THthebes@voooooogelTECH
unfortunately it's still not perfect, the main limitation imo being the reliance on the vocabulary. (same as the logit lens, naturally.) this already crops up a bunch in the paper, where they need to e.g. interpret tokens like "black" contextually as blackmail - which is easy enough in summitbridge, but not in full generality.
it also seems plausible to me that there are concepts that are difficult to verbalize in a single descriptive word/token, but yet are verbalized, just not by name. think vonnegut story shapes, or certain programming concepts. these might show up in the j-lens, but via tokens that wouldn't obviously name them to an uninitiated human - some promoted motor token or similar.
another way to look at it is what i'd want from an ideal (variable, not algorithm) technique, if i could wave a magic wand and get everything i want in one package, and where the existing techniques fail:
- not a closed vocabulary defined up front by the researcher: steering vectors / emotion probes fail this, you get streetlight effects, it's difficult to enumerate the relevant space in a principled way
- but not *overly* closed: single tokens are too restrictive. we want something like a library of concepts
- and with reliable labels: SAE autolabels range from OK to meh to outright misleading.

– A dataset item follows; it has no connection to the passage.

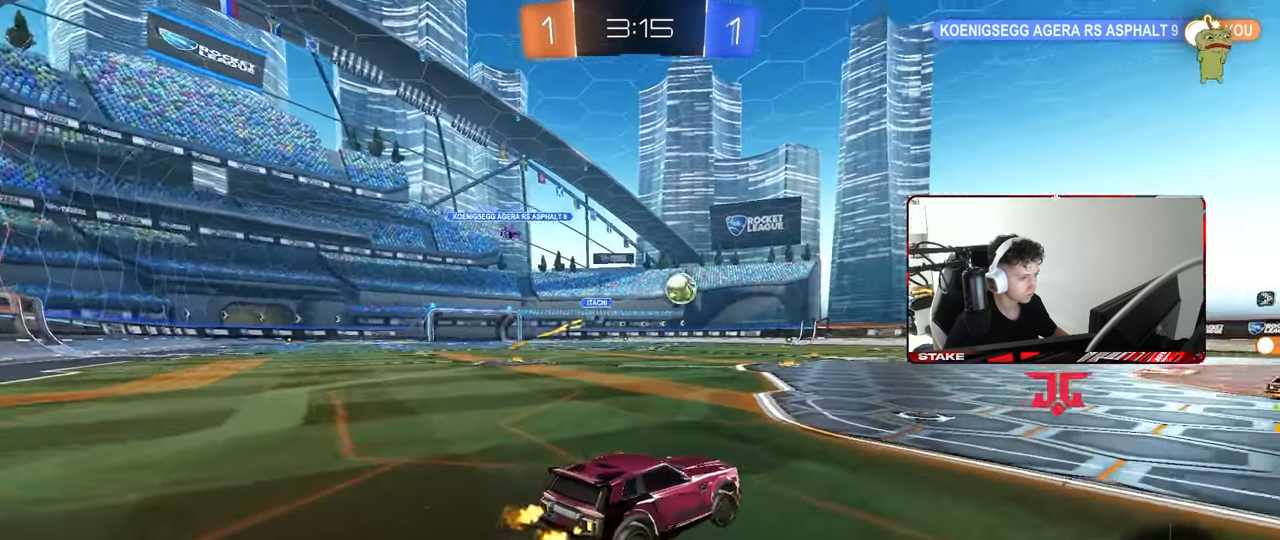
{"keys": ["w"], "mouse": [], "mouse_move": "still", "events": [[117, "d", "down"], [317, "d", "up"]]}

SAEs are useful regardless, but i do feel more comfortable when the direction is label -> vector (like with steering vectors or the logit lens family) rather than trying to post-hoc slap a label on a complicated feature vector from a difficult to characterize process
it seems an even better technique is somewhere close at hand: maybe a library of concept vectors validated / pruned by verbalization? maybe SAE style merging on the j-lens to (carefully) combine and rename vocabulary entries into higher level concepts?